PASSAGE SHOWN:
• • •

Bros have your back . . . most of the time
Published: Thursday, September 13, 2012
Updated: Thursday, September 13, 2012 00:09
When you look in Webster’s Dictionary the definition of a friend is “one attached to another by affection or esteem.” Not many people really fit that definition.
I have several “friends” on Facebook and even more on Twitter, but when I truly examine most of these people, they don’t comply with that definition. I often hear people call someone their “best friend” and then say it to someone else the next day. Sometimes experiences bring people together. When people do not have shared experiences and yet address each other with such meaningful titles, the friendship could be questioned.
People are not made to live in isolation; companionship is a necessity. We do have a choice on who we spend our time with and that choice is an important one to make.
For me, I put people my in life into these three categories: The No, The Bro and The Brother.
The No is a person you do not want in your life. They tend to be overly self-centered and only want to be around you when it benefits them. You may say hello when you see them, but what you really mean is you are counting the seconds until the interaction is over. They may be good for some times when you want to do something fun or could act as filler for a list of invitations to a party, but you should never rely on them.
The Bro is the person who you do consider a friend, although they may not fit into Webster’s definition. They are reliable to a certain extent, but they are not the person you trust the most. You may ask them for help, but the reciprocity is expected. This is a person you can talk to about certain subjects, but there is plenty they will never know about you.
The Brother is probably the closest to the definition of a friend you can get. You do favors for them without expecting anything in return. You tell them almost everything about your life. They are the closest thing to family you will have in your life. You will rely on these select few in times of peril.

• • •

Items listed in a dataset
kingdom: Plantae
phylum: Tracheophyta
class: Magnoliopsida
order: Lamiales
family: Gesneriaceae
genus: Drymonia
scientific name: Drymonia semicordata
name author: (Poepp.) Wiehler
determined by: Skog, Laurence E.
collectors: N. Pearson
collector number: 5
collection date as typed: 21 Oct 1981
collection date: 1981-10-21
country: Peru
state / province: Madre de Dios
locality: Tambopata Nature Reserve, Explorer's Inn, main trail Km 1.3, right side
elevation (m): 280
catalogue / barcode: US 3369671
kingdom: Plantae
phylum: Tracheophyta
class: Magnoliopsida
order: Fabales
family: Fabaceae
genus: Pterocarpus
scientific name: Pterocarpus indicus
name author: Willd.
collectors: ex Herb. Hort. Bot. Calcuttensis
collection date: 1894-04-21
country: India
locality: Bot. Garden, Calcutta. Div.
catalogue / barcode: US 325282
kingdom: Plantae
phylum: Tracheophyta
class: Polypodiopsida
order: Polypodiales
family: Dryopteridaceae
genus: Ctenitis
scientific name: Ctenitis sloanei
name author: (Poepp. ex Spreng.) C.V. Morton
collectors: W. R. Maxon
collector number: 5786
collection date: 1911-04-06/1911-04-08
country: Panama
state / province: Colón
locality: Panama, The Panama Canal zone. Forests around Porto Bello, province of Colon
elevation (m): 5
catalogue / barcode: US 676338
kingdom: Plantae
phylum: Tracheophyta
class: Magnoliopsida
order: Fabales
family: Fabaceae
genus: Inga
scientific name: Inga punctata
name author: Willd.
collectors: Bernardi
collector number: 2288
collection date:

• • •

CHALLENGE:
Reproduce word for word the part of the column on friendship between "The No is a" and "rely on them.", inclusive. The data has no connection to the column on friendship.

RESPONSE TO THE EXERCISE:
The No is a person you do not want in your life. They tend to be overly self-centered and only want to be around you when it benefits them. You may say hello when you see them, but what you really mean is you are counting the seconds until the interaction is over. They may be good for some times when you want to do something fun or could act as filler for a list of invitations to a party, but you should never rely on them.